Local evaluations

Run dataset-driven evaluations in your own Python process with Evaluation and @dn.evaluation — no sandboxes, no task archives.

import dreadnode as dn
from dreadnode.scorers import contains

@dn.evaluation(
    dataset=[
        {"question": "What is Dreadnode?"},
        {"question": "What does an evaluation produce?"},
    ],
    scorers=[contains("Answer:")],
    assert_scores=["contains"],
    concurrency=4,
)
async def answer(question: str) -> str:
    return f"Answer: {question}"

result = await answer.run()
print(result.pass_rate, len(result.samples))

Local evaluations execute a task function over a dataset, stream events, and return an EvalResult. They run in your own Python process — no sandboxes, no published tasks, no task archive uploads.

Reach for local evaluations when you’re iterating on prompts, scorers, or agent logic during development. For production-grade benchmarks with provisioned task environments and deterministic verification, see hosted evaluations.

What you get

Evaluation — orchestrates execution of a task against a dataset
@dn.evaluation — wraps a task function into an Evaluation
EvalEvent — EvalStart, EvalSample, and EvalEnd stream progress
Sample — per-row input, output, metrics, and errors
EvalResult — aggregate metrics, pass/fail stats, stop reason

The decorator above is the shortest path when the task already exists as a Python function and the dataset is small enough to define inline.

Build an Evaluation explicitly

Use the Evaluation(...) constructor when you want file-backed datasets, preprocessing, or a task you’re passing around separately. dataset_file accepts JSONL, CSV, JSON, or YAML. Use preprocessor to normalize rows before scoring, and dataset_input_mapping to align dataset keys with task params.

from pathlib import Path
import dreadnode as dn
from dreadnode.evaluations import Evaluation

def normalize(rows: list[dict[str, str]]) -> list[dict[str, str]]:
    return [{"prompt": row["prompt"].strip()} for row in rows if row["prompt"].strip()]

evaluation = Evaluation(
    task="my_project.tasks.generate_answer",
    dataset_file=Path("data/eval.jsonl"),
    dataset_input_mapping={"prompt": "question"},
    preprocessor=normalize,
    concurrency=8,
)

result = await evaluation.run()

Main controls

concurrency — how many samples run in parallel
iterations — reruns each dataset row multiple times
scorers — reusable metrics attached to each sample
assert_scores — turns selected score names into pass/fail gates
max_errors and max_consecutive_errors — circuit breakers for unstable tasks

If you already have a Dataset or LocalDataset, convert it to records first:

rows = my_dataset.to_pandas().to_dict(orient="records")
evaluation = Evaluation(task="my_project.tasks.generate_answer", dataset=rows)

Work with the result

EvalResult gives you both a summary and the underlying samples:

print(result.passed_count, result.failed_count, result.pass_rate)
print(result.metrics_summary)

df = result.to_dataframe()
result.to_jsonl("out/eval-results.jsonl")

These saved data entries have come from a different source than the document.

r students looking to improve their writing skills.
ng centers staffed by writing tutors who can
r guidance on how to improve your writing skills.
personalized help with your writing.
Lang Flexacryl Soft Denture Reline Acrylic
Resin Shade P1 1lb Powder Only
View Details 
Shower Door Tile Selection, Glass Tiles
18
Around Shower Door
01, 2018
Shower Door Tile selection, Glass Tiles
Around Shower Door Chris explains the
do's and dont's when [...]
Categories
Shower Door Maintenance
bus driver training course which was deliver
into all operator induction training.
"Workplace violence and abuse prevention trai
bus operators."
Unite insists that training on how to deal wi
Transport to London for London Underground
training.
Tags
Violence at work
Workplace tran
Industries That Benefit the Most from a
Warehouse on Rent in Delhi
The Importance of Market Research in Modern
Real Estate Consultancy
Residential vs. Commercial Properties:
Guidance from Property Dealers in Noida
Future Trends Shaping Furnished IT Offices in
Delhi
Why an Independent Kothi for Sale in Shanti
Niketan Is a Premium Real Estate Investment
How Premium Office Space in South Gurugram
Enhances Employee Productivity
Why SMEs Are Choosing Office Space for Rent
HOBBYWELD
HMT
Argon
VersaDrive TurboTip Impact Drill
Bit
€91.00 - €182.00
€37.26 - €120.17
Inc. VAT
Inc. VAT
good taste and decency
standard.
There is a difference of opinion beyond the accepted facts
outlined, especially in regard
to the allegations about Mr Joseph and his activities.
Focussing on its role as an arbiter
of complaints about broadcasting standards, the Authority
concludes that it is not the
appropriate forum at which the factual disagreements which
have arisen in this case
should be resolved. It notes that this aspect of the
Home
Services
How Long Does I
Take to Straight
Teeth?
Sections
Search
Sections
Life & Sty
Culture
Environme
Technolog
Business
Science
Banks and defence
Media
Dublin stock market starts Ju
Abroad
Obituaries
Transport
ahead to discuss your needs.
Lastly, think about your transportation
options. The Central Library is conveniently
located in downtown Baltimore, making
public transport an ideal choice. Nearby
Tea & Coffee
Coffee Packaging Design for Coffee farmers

Each Sample includes the original input, the output, metric series, assertion results, and any execution error.

Stream events during execution

from dreadnode.evaluations import EvalEnd, EvalSample, EvalStart

async with evaluation.stream() as events:
    async for event in events:
        if isinstance(event, EvalStart):
            print("starting", event.dataset_size)
        elif isinstance(event, EvalSample):
            print("sample", event.sample_index, event.passed, event.scores)
        elif isinstance(event, EvalEnd):
            print("done", event.pass_rate, event.stop_reason)

Stream when you want progress reporting, live UI updates, or early-termination logic around a long-running evaluation.